Aim of the exercise ▸ Rewrite the data from the line containing "left wrist: (307, 280, -22)" through the line containing "right knee: (387, 328, 12)", replacing "left ankle" with "left foot" and leaving everything else unchanged.

Exercise data ▸
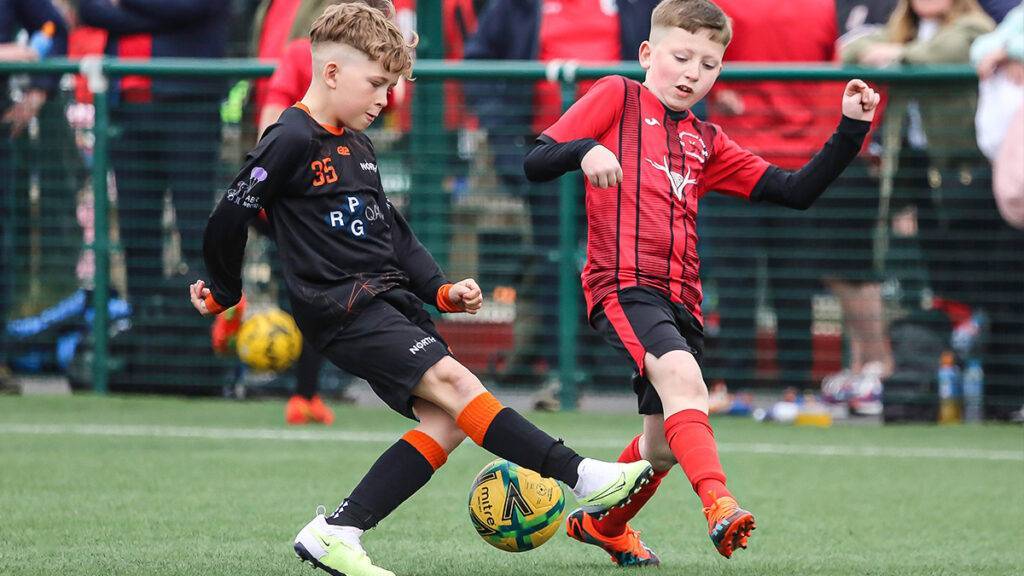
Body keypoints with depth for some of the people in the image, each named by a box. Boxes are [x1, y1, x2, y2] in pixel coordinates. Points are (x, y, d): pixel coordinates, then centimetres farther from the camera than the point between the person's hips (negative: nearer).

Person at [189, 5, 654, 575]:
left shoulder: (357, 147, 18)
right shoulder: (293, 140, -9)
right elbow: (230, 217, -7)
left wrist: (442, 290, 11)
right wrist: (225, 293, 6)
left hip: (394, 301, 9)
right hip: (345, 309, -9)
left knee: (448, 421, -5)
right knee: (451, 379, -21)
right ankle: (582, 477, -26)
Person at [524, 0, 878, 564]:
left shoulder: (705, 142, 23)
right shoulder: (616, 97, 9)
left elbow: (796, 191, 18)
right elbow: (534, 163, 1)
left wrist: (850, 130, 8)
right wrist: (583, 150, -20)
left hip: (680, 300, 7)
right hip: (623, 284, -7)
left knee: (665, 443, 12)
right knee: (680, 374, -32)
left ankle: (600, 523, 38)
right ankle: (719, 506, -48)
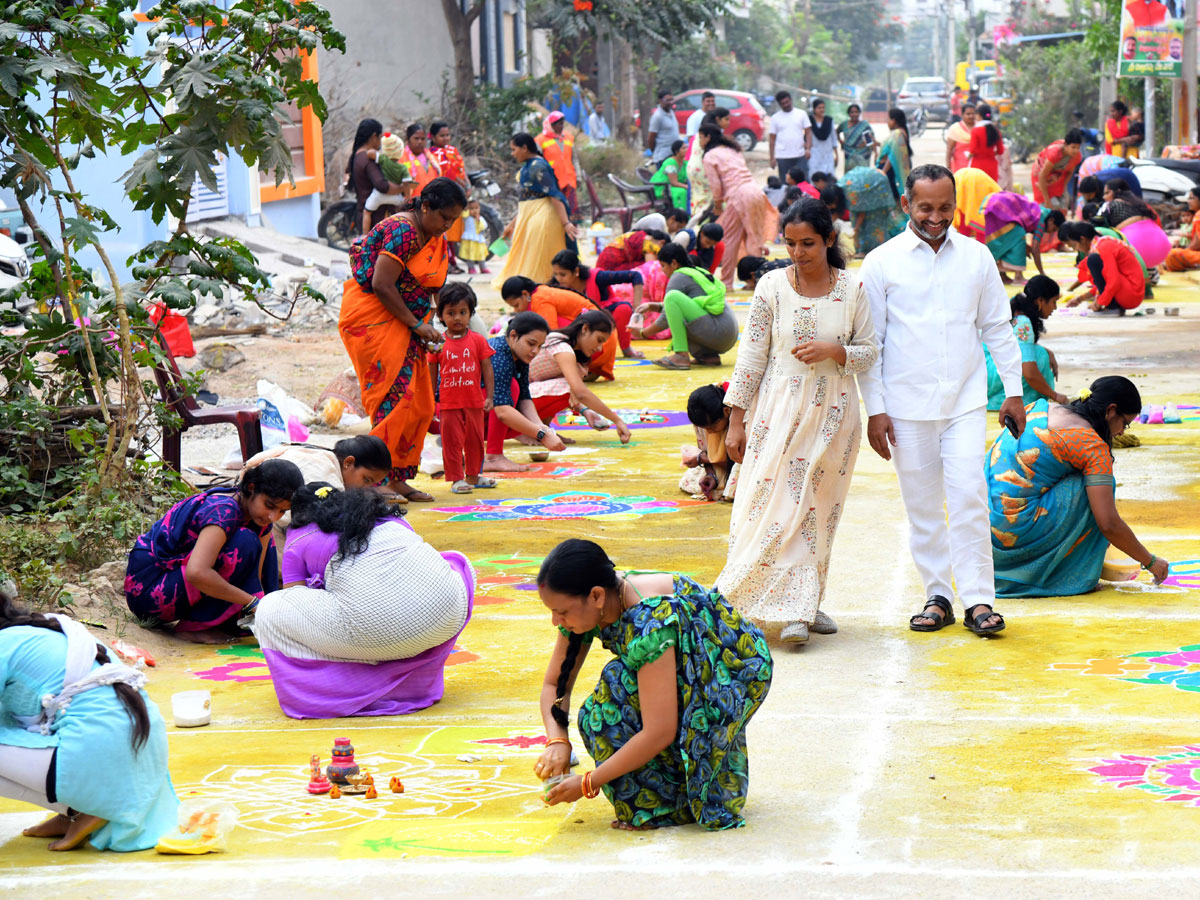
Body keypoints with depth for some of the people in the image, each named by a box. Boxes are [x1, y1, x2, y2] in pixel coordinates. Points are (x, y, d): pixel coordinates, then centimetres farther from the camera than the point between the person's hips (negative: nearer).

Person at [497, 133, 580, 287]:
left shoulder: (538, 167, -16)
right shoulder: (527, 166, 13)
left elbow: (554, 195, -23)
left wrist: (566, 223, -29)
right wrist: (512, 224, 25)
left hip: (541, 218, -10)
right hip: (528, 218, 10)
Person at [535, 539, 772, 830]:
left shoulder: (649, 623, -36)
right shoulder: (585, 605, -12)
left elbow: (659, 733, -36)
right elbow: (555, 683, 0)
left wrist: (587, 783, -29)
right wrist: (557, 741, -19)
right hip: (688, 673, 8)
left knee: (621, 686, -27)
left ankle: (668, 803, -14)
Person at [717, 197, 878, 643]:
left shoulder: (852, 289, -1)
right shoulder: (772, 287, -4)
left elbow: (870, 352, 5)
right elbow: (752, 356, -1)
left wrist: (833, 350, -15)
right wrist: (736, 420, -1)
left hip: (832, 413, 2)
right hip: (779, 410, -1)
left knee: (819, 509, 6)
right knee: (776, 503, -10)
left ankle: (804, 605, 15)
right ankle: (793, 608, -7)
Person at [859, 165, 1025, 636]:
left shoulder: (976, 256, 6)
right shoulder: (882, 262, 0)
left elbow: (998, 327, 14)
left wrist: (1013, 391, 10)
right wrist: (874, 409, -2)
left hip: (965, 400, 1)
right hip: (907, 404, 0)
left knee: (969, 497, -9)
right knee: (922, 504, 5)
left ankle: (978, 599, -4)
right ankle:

...

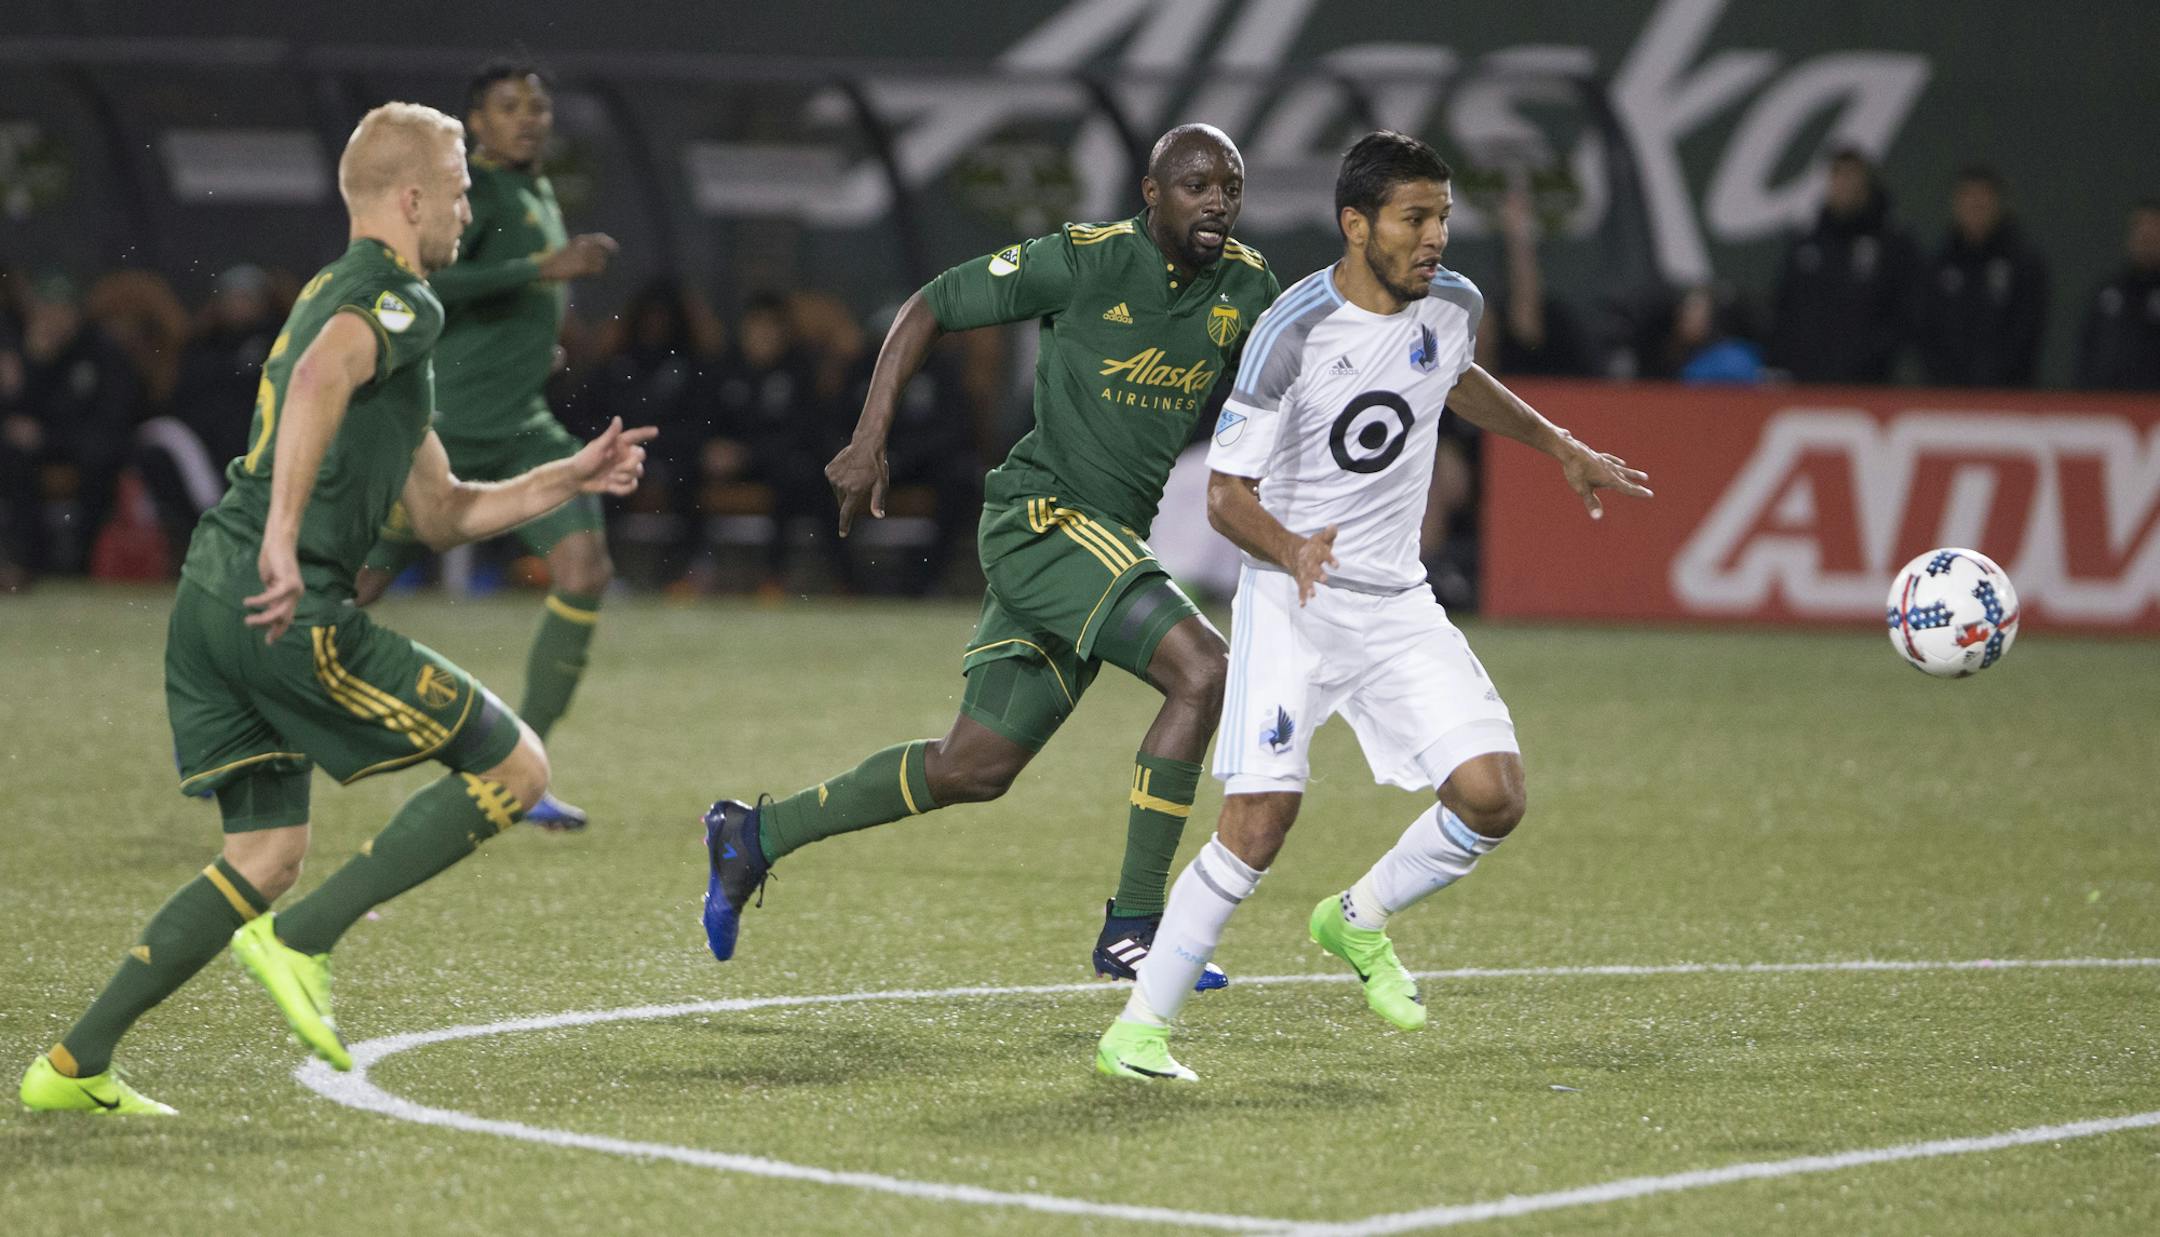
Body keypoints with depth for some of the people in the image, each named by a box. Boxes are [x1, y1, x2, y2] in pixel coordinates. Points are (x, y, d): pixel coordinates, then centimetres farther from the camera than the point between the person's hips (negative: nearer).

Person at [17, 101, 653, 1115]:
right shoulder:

--

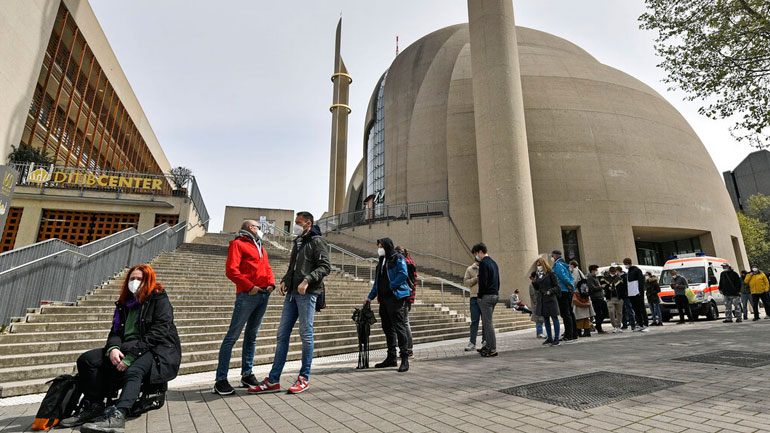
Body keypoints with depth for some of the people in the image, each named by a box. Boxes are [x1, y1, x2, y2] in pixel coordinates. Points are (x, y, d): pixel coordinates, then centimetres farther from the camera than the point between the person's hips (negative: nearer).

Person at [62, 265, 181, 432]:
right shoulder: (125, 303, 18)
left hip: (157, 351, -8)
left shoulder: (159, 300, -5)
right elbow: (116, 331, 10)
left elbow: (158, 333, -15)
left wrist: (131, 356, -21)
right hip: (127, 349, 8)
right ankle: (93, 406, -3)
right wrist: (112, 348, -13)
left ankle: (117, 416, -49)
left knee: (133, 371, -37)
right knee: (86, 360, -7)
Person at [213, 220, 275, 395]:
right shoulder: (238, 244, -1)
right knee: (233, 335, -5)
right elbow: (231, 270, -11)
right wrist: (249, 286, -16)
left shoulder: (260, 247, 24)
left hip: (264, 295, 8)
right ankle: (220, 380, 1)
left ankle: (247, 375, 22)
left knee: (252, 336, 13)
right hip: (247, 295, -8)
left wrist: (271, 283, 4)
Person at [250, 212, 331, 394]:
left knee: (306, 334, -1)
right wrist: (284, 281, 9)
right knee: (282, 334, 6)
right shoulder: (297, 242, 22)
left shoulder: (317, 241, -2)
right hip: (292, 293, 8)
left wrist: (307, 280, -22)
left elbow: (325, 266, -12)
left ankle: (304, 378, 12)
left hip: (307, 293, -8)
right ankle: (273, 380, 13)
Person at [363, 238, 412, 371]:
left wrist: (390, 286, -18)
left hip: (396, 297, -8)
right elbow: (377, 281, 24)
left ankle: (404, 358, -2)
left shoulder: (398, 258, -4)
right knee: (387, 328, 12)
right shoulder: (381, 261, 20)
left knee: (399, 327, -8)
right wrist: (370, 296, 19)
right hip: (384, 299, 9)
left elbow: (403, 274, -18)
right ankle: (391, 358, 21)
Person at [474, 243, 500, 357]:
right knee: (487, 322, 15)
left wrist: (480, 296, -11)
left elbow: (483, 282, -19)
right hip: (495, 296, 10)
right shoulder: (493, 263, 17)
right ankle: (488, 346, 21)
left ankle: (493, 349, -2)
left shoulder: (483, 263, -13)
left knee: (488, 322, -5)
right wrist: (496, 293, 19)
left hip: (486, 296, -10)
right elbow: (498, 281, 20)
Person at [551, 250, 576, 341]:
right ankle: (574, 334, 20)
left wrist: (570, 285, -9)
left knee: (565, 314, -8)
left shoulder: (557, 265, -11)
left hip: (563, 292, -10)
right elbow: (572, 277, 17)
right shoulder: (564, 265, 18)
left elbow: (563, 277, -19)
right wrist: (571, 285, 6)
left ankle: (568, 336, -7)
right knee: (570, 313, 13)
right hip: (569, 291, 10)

Expected answer ▸
left wrist: (307, 280, -22)
left elbow: (325, 266, -12)
left foot: (304, 378, 12)
left hip: (307, 293, -8)
right ankle: (273, 380, 13)
Person at [363, 238, 412, 371]:
left wrist: (390, 286, -18)
left hip: (396, 297, -8)
right elbow: (377, 281, 24)
left foot: (404, 358, -2)
left shoulder: (398, 258, -4)
right knee: (387, 328, 12)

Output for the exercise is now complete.